# AIM OF THE EXERCISE:
Copy out all the entries below, word for word.

# AVAILABLE RECORDS:
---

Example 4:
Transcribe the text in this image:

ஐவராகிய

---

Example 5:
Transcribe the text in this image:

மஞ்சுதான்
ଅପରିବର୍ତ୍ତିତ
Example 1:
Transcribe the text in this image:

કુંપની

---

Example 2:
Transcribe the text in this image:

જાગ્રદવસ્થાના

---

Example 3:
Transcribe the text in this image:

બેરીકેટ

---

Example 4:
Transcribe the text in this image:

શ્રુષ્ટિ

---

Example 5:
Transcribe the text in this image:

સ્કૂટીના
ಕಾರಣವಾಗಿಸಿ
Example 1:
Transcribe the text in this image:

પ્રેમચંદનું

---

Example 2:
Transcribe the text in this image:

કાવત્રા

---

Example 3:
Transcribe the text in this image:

# SOLVED EXERCISE:
---

Example 4:
Transcribe the text in this image:

ஐவராகிய

---

Example 5:
Transcribe the text in this image:

மஞ்சுதான்
ଅପରିବର୍ତ୍ତିତ
Example 1:
Transcribe the text in this image:

કુંપની

---

Example 2:
Transcribe the text in this image:

જાગ્રદવસ્થાના

---

Example 3:
Transcribe the text in this image:

બેરીકેટ

---

Example 4:
Transcribe the text in this image:

શ્રુષ્ટિ

---

Example 5:
Transcribe the text in this image:

સ્કૂટીના
ಕಾರಣವಾಗಿಸಿ
Example 1:
Transcribe the text in this image:

પ્રેમચંદનું

---

Example 2:
Transcribe the text in this image:

કાવત્રા

---

Example 3:
Transcribe the text in this image:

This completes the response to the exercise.